[Work to be completed] Write out the lines of the items below without any change, from the first line through the line holding "order: Blattodea", both included.

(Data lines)
-------------------------

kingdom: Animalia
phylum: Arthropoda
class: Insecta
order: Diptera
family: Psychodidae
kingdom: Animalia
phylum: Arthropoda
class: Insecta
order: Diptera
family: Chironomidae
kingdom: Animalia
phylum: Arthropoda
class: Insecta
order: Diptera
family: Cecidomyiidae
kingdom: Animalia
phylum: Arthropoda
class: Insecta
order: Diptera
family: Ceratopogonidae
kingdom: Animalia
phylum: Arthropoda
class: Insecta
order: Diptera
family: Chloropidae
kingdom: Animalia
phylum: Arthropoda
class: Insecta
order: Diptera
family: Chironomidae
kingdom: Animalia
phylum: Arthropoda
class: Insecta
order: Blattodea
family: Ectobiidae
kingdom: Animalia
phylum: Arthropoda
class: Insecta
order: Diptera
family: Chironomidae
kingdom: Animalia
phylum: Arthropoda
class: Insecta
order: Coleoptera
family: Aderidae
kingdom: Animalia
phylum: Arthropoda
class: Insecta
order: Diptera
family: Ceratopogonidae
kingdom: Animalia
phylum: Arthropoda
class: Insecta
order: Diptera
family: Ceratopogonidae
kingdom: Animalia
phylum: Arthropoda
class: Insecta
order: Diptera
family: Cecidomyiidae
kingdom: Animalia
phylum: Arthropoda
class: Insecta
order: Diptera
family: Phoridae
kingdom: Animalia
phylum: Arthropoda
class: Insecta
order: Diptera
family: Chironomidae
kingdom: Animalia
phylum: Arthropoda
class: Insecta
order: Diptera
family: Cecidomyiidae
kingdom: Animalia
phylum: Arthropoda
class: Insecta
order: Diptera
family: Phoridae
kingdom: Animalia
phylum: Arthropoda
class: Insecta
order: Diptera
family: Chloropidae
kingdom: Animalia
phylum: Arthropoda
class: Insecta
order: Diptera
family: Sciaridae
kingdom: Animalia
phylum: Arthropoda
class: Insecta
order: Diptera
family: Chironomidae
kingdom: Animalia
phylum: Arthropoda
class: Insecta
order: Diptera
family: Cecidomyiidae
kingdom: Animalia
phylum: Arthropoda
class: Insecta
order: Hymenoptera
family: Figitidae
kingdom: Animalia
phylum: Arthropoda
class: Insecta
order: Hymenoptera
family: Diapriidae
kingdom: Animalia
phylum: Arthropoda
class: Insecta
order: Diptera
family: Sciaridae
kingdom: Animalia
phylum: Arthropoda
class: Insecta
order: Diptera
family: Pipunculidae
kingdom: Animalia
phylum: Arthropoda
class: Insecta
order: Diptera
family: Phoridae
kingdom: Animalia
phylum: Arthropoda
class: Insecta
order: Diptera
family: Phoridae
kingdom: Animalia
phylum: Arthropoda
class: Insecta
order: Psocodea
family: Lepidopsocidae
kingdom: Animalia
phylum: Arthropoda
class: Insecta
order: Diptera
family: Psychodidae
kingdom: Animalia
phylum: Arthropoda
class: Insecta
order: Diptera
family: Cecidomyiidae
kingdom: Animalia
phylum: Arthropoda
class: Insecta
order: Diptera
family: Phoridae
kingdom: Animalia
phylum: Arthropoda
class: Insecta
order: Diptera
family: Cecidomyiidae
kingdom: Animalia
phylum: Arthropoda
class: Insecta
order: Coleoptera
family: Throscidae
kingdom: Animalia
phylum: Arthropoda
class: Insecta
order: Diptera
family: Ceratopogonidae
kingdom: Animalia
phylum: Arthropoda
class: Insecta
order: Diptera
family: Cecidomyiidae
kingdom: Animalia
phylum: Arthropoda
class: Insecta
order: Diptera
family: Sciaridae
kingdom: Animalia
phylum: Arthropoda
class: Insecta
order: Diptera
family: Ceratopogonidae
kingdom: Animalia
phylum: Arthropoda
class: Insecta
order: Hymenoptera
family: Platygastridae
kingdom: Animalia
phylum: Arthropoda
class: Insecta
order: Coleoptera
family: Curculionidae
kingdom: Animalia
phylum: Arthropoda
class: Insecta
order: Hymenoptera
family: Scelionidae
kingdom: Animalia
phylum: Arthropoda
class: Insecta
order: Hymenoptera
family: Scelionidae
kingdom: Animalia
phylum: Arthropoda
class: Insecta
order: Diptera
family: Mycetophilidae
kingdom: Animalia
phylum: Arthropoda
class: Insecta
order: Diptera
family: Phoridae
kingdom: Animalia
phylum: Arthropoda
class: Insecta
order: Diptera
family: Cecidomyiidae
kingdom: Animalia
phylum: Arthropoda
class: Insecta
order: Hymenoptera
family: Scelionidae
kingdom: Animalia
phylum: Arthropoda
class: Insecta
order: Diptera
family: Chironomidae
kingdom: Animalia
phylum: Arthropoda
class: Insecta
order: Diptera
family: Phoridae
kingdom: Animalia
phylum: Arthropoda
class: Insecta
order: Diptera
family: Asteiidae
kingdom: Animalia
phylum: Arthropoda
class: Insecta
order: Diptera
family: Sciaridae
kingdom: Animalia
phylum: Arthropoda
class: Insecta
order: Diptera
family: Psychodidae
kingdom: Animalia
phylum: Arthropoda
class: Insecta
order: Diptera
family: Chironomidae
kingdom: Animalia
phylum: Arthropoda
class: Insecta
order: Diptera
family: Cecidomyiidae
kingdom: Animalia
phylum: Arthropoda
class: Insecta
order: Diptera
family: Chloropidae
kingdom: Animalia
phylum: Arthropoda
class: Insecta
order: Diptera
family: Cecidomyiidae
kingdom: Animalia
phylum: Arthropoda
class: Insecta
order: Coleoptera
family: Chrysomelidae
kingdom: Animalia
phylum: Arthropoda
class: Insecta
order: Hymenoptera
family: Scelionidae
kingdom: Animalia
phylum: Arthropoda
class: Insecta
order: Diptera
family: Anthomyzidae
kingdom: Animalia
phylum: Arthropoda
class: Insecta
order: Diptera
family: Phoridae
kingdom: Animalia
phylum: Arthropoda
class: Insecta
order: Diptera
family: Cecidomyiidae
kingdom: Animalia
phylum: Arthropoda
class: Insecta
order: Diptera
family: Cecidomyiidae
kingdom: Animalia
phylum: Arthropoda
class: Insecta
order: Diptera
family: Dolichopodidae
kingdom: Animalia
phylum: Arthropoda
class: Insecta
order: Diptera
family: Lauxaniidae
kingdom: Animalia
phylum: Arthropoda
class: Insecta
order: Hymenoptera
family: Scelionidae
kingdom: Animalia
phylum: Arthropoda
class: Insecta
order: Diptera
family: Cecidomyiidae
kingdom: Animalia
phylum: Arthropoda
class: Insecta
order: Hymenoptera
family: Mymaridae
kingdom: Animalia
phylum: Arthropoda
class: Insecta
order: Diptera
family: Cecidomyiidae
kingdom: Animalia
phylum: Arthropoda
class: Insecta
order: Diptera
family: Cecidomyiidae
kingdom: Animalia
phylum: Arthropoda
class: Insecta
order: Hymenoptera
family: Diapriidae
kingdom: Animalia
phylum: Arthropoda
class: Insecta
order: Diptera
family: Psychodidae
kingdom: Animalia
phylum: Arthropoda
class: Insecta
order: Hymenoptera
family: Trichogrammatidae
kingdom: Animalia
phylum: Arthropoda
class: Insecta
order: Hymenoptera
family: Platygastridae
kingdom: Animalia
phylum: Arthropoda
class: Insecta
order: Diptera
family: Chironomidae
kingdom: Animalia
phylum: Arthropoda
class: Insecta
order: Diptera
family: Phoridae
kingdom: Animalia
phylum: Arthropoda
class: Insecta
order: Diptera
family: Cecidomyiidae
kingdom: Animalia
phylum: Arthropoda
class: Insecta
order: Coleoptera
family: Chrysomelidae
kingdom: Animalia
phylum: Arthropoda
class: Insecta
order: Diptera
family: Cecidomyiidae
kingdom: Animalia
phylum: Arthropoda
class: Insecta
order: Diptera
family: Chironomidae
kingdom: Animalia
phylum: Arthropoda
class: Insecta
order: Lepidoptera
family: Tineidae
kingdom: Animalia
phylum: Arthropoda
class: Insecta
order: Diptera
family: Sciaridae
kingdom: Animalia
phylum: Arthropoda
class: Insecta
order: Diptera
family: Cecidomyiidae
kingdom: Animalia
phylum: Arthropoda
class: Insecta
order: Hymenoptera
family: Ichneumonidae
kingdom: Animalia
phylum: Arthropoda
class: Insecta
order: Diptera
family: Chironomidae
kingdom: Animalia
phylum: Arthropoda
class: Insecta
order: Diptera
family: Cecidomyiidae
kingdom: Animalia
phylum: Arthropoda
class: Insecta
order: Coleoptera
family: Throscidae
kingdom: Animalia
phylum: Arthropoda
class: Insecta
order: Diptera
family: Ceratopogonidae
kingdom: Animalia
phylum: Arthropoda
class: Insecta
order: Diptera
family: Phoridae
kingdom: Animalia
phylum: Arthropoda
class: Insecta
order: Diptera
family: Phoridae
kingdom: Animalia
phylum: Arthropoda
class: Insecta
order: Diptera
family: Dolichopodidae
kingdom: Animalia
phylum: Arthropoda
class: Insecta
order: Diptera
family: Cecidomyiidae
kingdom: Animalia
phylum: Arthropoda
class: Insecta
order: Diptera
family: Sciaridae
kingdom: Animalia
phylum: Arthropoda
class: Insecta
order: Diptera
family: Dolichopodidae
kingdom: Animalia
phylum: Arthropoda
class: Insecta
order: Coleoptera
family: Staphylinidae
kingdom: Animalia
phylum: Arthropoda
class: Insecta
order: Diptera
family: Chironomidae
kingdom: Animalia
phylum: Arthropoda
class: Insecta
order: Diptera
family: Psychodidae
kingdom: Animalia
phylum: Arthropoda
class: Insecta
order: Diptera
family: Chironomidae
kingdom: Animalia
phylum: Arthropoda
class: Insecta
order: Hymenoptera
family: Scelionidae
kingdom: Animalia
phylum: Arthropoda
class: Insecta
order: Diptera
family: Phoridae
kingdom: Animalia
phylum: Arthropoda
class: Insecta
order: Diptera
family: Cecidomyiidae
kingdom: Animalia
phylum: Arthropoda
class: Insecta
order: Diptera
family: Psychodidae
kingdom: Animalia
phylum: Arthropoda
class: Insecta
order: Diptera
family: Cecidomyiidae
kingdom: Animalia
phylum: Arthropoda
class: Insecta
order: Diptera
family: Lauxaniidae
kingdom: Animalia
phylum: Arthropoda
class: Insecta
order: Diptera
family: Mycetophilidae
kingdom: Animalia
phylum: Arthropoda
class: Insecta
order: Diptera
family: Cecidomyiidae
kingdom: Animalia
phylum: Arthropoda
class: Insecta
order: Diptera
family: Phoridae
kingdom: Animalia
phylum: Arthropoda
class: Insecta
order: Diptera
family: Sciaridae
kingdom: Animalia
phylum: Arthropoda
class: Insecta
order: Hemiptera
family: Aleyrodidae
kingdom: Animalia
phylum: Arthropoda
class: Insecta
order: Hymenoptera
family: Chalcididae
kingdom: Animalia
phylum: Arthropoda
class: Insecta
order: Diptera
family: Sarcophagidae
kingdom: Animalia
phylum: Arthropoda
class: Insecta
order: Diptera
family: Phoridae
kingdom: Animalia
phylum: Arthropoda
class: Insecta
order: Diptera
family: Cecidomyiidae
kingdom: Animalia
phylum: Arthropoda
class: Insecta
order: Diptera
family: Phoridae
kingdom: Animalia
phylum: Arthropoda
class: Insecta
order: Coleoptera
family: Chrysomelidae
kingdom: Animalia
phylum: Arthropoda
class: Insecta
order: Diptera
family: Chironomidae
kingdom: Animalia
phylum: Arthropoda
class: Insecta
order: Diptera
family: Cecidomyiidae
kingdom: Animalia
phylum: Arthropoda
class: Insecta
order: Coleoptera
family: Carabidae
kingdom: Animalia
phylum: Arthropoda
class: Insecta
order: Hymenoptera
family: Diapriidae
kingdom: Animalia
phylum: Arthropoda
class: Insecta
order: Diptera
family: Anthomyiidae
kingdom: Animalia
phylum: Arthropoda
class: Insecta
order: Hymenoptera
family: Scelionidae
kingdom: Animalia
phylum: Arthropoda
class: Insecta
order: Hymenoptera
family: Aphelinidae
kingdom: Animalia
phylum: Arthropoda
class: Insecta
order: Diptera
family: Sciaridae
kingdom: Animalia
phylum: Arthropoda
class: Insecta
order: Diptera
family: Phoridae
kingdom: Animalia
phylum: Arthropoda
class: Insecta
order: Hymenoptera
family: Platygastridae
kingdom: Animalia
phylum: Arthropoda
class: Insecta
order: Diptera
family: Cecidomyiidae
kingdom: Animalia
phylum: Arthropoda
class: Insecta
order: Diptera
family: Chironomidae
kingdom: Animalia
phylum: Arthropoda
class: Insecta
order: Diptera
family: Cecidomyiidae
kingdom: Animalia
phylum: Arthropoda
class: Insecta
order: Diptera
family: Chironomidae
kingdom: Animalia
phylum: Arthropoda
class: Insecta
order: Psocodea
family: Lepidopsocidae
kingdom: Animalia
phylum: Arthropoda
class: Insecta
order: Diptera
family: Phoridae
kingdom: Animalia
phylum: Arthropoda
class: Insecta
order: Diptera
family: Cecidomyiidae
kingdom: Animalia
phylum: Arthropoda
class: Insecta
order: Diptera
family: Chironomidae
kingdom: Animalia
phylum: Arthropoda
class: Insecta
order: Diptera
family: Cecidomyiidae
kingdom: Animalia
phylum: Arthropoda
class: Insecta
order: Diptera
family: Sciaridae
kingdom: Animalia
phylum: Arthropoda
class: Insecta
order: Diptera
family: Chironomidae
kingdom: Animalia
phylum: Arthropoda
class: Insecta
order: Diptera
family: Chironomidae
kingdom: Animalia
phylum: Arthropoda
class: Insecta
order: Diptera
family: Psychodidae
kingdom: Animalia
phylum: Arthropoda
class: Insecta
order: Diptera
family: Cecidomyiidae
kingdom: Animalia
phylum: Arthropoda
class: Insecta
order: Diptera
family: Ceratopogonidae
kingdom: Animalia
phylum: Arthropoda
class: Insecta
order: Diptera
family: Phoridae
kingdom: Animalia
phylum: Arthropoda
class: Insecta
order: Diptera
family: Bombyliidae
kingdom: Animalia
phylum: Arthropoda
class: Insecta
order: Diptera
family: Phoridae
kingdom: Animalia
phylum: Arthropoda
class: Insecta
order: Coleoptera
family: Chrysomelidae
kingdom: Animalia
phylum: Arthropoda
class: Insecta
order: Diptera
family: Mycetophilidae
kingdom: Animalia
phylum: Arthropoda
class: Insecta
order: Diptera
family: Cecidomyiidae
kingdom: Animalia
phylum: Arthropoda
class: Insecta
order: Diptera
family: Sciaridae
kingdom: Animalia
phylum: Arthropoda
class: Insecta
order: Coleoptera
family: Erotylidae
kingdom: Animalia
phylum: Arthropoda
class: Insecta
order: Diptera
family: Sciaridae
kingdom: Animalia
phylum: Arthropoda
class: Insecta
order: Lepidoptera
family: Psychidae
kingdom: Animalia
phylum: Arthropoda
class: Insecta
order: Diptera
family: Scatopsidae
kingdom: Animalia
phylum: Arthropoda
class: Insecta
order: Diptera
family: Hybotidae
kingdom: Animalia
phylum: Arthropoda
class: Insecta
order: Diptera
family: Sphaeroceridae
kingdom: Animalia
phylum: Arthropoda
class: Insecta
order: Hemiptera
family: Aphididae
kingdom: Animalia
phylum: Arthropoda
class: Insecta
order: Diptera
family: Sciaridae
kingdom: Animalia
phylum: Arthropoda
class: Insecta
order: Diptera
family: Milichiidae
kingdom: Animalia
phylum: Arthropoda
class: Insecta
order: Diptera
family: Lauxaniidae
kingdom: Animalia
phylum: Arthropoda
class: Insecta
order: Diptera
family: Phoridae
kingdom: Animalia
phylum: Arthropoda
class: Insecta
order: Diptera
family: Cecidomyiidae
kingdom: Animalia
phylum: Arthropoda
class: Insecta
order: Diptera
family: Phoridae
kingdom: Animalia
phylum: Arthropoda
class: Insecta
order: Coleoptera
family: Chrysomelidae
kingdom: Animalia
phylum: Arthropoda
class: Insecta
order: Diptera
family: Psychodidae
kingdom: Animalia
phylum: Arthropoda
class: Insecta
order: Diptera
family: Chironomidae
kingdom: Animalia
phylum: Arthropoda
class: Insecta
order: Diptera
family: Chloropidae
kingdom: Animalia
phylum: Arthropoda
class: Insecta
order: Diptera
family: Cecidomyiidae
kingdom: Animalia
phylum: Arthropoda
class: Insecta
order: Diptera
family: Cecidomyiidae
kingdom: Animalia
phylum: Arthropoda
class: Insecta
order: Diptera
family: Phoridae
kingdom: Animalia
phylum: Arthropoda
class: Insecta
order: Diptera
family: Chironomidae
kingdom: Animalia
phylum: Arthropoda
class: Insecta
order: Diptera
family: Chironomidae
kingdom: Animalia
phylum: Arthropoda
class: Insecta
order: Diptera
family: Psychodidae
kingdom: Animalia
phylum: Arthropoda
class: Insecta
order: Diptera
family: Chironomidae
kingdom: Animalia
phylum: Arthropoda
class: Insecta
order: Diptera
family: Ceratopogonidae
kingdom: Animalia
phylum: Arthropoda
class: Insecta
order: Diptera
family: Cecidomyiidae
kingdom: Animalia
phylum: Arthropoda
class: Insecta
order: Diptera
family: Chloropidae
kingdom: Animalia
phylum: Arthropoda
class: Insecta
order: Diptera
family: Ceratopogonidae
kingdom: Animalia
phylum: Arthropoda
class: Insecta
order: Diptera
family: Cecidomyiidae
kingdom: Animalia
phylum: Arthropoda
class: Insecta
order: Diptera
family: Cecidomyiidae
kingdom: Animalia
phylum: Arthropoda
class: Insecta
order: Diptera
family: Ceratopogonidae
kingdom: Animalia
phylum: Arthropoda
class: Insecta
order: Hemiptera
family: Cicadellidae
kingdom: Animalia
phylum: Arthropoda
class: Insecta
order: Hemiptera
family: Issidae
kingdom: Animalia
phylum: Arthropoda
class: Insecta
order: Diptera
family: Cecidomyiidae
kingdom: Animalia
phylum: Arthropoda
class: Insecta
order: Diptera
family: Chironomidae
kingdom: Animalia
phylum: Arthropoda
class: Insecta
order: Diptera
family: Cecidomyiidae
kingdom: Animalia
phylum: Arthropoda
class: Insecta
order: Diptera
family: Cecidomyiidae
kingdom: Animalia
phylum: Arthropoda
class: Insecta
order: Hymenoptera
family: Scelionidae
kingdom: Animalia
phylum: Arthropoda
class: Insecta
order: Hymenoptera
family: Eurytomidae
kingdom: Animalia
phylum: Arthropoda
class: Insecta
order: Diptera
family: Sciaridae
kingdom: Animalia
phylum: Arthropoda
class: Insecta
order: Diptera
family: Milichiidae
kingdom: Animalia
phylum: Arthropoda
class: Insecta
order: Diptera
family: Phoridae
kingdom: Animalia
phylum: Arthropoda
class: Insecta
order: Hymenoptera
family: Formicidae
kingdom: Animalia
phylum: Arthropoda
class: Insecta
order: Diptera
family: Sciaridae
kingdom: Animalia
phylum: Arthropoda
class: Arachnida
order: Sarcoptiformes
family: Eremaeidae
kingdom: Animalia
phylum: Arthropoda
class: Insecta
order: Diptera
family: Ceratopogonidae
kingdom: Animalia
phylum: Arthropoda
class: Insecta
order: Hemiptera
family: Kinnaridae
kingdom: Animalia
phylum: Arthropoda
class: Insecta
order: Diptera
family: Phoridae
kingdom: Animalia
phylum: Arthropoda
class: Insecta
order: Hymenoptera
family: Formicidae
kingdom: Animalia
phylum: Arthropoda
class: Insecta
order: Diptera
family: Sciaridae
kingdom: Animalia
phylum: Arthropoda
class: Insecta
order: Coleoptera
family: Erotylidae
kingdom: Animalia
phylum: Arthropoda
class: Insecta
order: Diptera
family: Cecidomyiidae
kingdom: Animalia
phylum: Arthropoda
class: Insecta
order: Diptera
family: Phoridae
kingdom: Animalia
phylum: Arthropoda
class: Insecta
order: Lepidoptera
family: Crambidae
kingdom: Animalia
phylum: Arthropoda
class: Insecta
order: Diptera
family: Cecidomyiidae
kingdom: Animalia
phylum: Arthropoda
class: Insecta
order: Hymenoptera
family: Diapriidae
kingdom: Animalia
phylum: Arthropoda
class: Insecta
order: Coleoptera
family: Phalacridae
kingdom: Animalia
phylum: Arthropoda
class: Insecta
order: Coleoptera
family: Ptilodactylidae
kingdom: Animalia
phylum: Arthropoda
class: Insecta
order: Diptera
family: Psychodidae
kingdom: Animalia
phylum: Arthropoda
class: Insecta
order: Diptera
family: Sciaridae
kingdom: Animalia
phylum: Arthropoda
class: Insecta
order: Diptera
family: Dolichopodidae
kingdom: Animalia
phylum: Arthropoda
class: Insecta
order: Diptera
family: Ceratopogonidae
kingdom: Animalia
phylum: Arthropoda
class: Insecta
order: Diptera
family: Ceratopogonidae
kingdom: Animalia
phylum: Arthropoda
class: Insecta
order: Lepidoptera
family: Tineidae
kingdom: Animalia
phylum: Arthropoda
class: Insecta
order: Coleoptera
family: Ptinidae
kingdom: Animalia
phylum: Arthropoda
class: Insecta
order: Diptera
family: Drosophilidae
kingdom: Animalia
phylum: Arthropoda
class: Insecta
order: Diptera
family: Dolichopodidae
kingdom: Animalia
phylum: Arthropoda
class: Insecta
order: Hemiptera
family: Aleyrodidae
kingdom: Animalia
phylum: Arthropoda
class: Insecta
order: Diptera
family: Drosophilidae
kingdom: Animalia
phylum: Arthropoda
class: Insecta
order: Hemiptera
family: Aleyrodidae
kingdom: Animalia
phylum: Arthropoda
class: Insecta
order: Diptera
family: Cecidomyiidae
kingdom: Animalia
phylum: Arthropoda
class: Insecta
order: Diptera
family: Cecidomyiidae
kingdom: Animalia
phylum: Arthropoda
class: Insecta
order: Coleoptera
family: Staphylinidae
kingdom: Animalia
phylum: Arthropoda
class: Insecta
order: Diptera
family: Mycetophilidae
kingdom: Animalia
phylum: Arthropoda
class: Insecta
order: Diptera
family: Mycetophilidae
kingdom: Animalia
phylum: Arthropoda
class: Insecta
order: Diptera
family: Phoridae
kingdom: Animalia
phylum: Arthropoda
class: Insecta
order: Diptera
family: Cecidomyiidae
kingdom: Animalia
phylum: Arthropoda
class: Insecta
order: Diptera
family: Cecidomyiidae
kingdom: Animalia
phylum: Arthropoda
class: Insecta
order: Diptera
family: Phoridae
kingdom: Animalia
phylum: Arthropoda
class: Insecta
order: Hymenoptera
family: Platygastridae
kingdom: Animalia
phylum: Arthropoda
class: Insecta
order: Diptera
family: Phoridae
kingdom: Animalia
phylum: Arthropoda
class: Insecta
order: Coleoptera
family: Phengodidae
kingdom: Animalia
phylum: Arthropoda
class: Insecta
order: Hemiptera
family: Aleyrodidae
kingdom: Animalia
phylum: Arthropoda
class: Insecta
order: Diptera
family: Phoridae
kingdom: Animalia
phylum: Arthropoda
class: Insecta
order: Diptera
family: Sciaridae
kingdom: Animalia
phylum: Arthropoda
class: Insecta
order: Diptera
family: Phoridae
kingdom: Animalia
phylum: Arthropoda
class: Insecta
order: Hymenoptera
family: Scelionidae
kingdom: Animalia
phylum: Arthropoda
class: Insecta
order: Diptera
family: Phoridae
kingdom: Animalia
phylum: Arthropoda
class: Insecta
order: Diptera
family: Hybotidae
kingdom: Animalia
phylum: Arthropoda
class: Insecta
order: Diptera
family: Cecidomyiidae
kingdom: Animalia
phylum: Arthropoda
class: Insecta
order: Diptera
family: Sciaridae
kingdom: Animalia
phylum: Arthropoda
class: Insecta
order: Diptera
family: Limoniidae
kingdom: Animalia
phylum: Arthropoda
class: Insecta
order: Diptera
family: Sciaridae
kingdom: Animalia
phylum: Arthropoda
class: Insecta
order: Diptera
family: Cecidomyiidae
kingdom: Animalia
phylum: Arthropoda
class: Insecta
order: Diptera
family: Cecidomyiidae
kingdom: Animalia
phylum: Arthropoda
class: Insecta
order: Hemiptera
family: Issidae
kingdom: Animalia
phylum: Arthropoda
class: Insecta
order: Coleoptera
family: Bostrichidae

-------------------------

[Exercise output]
kingdom: Animalia
phylum: Arthropoda
class: Insecta
order: Diptera
family: Psychodidae
kingdom: Animalia
phylum: Arthropoda
class: Insecta
order: Diptera
family: Chironomidae
kingdom: Animalia
phylum: Arthropoda
class: Insecta
order: Diptera
family: Cecidomyiidae
kingdom: Animalia
phylum: Arthropoda
class: Insecta
order: Diptera
family: Ceratopogonidae
kingdom: Animalia
phylum: Arthropoda
class: Insecta
order: Diptera
family: Chloropidae
kingdom: Animalia
phylum: Arthropoda
class: Insecta
order: Diptera
family: Chironomidae
kingdom: Animalia
phylum: Arthropoda
class: Insecta
order: Blattodea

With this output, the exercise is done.